:: WHAT YOU WILL DO ::
Where the records below reach the line containing "left front paw: (391, 298)", start transcribing, and end with the line containing "left front paw: (579, 1411)", exactly and with nothing else added.

Stored dataset items:

Start of Block

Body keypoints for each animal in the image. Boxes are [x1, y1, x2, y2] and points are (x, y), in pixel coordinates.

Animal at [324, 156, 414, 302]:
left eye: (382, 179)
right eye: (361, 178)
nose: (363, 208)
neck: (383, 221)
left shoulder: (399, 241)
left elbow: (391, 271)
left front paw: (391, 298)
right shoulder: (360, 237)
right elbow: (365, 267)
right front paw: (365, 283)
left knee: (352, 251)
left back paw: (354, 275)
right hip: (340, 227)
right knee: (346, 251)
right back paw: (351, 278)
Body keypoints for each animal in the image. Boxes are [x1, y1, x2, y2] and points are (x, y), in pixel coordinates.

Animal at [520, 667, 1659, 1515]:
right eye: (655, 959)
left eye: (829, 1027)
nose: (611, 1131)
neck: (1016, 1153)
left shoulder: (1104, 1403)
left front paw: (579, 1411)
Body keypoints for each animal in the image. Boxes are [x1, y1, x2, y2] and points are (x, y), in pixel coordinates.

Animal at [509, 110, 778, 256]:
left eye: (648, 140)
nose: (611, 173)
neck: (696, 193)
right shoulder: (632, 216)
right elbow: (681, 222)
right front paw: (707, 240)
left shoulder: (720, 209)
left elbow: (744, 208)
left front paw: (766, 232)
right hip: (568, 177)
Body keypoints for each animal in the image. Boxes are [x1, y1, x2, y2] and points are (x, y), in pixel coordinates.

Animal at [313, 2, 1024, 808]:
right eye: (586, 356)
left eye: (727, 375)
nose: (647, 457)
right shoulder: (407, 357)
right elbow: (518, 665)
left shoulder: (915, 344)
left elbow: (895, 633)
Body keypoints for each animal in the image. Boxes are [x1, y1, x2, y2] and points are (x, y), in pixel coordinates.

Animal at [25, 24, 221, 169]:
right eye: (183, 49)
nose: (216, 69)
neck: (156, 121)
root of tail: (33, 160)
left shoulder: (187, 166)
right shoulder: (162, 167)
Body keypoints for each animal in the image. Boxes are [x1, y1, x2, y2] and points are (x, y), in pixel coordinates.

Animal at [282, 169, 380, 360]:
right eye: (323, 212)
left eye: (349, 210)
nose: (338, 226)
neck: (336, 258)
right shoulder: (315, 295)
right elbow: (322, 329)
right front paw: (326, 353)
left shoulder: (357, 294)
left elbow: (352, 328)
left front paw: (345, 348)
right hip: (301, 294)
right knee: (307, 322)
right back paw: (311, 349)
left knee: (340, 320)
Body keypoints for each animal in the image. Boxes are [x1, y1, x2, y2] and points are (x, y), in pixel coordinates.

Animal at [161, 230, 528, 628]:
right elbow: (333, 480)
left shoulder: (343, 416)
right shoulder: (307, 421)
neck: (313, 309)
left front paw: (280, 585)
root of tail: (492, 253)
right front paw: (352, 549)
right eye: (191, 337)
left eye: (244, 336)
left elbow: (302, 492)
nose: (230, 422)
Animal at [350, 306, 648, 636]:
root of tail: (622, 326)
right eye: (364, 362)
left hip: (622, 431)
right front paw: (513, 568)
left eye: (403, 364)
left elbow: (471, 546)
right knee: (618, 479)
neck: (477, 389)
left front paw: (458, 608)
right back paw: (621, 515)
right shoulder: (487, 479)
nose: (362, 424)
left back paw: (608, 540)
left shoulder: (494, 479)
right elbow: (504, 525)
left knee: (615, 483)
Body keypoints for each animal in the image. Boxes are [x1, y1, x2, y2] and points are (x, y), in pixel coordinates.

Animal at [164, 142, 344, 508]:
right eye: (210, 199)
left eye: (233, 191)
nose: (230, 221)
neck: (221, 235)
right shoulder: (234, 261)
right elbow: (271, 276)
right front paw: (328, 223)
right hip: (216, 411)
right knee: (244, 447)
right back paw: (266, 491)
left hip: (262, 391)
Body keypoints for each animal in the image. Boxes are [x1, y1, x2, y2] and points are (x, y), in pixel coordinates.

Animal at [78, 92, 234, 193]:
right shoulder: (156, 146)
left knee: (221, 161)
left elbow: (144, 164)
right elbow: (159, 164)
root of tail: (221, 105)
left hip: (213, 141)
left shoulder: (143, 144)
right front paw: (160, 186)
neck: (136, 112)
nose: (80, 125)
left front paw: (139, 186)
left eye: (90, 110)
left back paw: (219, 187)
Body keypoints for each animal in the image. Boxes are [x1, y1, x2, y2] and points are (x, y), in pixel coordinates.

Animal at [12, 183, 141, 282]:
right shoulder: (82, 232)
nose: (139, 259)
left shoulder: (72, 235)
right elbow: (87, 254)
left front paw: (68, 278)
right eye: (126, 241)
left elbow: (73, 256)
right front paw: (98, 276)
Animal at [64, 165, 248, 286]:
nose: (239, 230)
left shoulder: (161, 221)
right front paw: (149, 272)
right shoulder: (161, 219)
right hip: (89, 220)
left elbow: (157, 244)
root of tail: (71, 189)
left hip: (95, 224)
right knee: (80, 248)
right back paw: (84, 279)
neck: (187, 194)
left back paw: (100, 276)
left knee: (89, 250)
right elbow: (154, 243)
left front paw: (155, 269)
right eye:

End of Block

:: ANSWER TO THIS TASK ::
left front paw: (391, 298)
right shoulder: (360, 237)
right elbow: (365, 267)
right front paw: (365, 283)
left knee: (352, 251)
left back paw: (354, 275)
right hip: (340, 227)
right knee: (346, 251)
right back paw: (351, 278)
Body keypoints for each animal in the image. Boxes are [x1, y1, x2, y2] and points are (x, y), in pixel coordinates.

Animal at [520, 667, 1659, 1515]:
right eye: (655, 959)
left eye: (829, 1027)
nose: (611, 1131)
neck: (1016, 1153)
left shoulder: (1104, 1403)
left front paw: (579, 1411)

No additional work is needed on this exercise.